_Material supplied_:
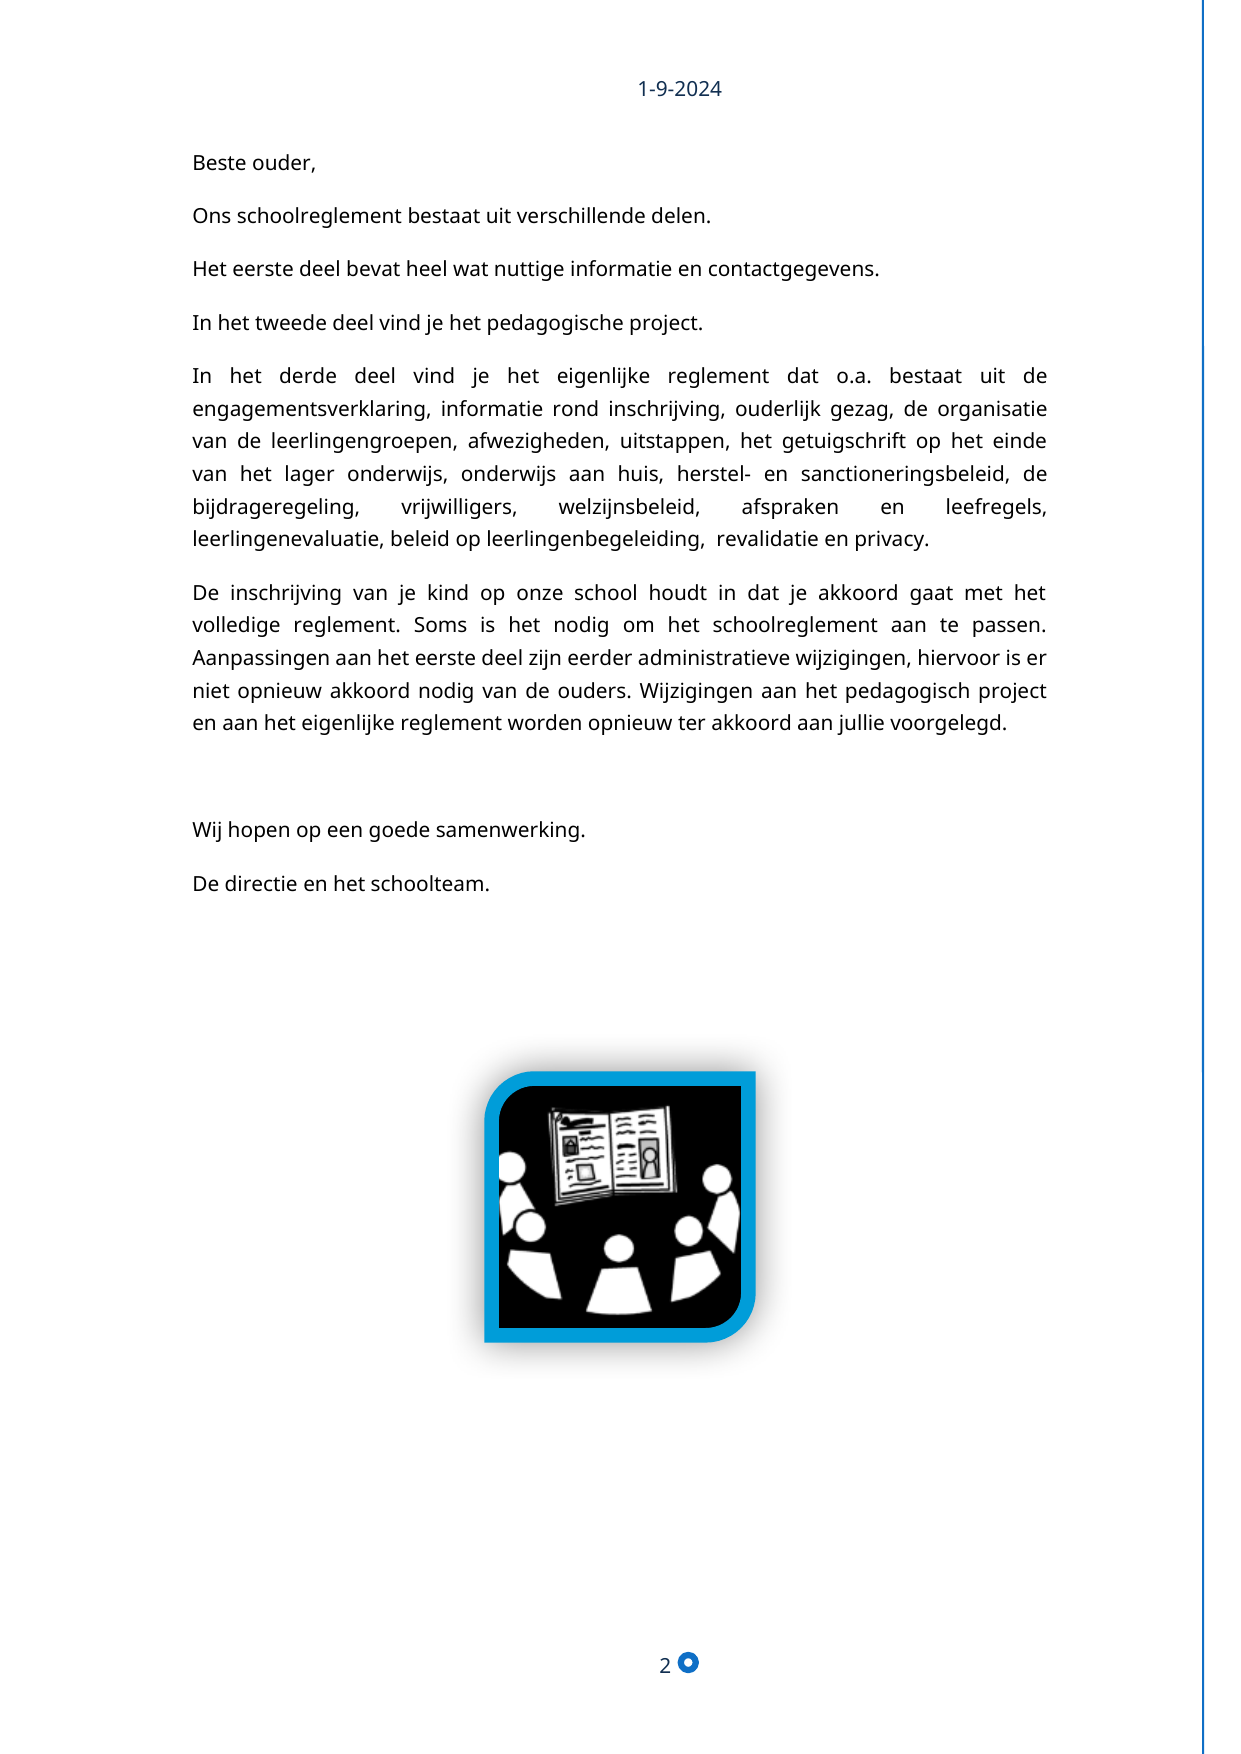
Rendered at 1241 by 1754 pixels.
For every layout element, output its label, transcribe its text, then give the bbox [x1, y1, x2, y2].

text Ons schoolreglement bestaat uit verschillende delen. [192, 201, 1048, 229]
text In het tweede deel vind je het pedagogische project. [192, 308, 1048, 336]
text De directie en het schoolteam. [192, 869, 1048, 897]
picture [500, 1087, 740, 1327]
text In het derde deel vind je het eigenlijke reglement dat o.a. bestaat uit de engagementsverklaring, informatie rond inschrijving, ouderlijk gezag, de organisatie van de leerlingengroepen, afwezigheden, uitstappen, het getuigschrift op het einde van het lager onderwijs, onderwijs aan huis, herstel- en sanctioneringsbeleid, de bijdrageregeling, vrijwilligers, welzijnsbeleid, afspraken en leefregels, leerlingenevaluatie, beleid op leerlingenbegeleiding, revalidatie en privacy. [192, 361, 1048, 553]
text Wij hopen op een goede samenwerking. [192, 815, 1048, 844]
text De inschrijving van je kind op onze school houdt in dat je akkoord gaat met het volledige reglement. Soms is het nodig om het schoolreglement aan te passen. Aanpassingen aan het eerste deel zijn eerder administratieve wijzigingen, hiervoor is er niet opnieuw akkoord nodig van de ouders. Wijzigingen aan het pedagogisch project en aan het eigenlijke reglement worden opnieuw ter akkoord aan jullie voorgelegd. [192, 578, 1048, 737]
text Beste ouder, [192, 148, 1048, 176]
text Het eerste deel bevat heel wat nuttige informatie en contactgegevens. [192, 254, 1048, 283]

_Exercise objective_:
All the data above is to be transcribed exactly, with no pictures included.

_Exercise answer_:
Rendered at 1241 by 1754 pixels.
For every layout element, output its label, transcribe its text, then give the bbox [x1, y1, x2, y2].

text Ons schoolreglement bestaat uit verschillende delen. [192, 201, 1048, 229]
text In het tweede deel vind je het pedagogische project. [192, 308, 1048, 336]
text De directie en het schoolteam. [192, 869, 1048, 897]
picture [500, 1087, 740, 1327]
text In het derde deel vind je het eigenlijke reglement dat o.a. bestaat uit de engagementsverklaring, informatie rond inschrijving, ouderlijk gezag, de organisatie van de leerlingengroepen, afwezigheden, uitstappen, het getuigschrift op het einde van het lager onderwijs, onderwijs aan huis, herstel- en sanctioneringsbeleid, de bijdrageregeling, vrijwilligers, welzijnsbeleid, afspraken en leefregels, leerlingenevaluatie, beleid op leerlingenbegeleiding, revalidatie en privacy. [192, 361, 1048, 553]
text Wij hopen op een goede samenwerking. [192, 815, 1048, 844]
text De inschrijving van je kind op onze school houdt in dat je akkoord gaat met het volledige reglement. Soms is het nodig om het schoolreglement aan te passen. Aanpassingen aan het eerste deel zijn eerder administratieve wijzigingen, hiervoor is er niet opnieuw akkoord nodig van de ouders. Wijzigingen aan het pedagogisch project en aan het eigenlijke reglement worden opnieuw ter akkoord aan jullie voorgelegd. [192, 578, 1048, 737]
text Beste ouder, [192, 148, 1048, 176]
text Het eerste deel bevat heel wat nuttige informatie en contactgegevens. [192, 254, 1048, 283]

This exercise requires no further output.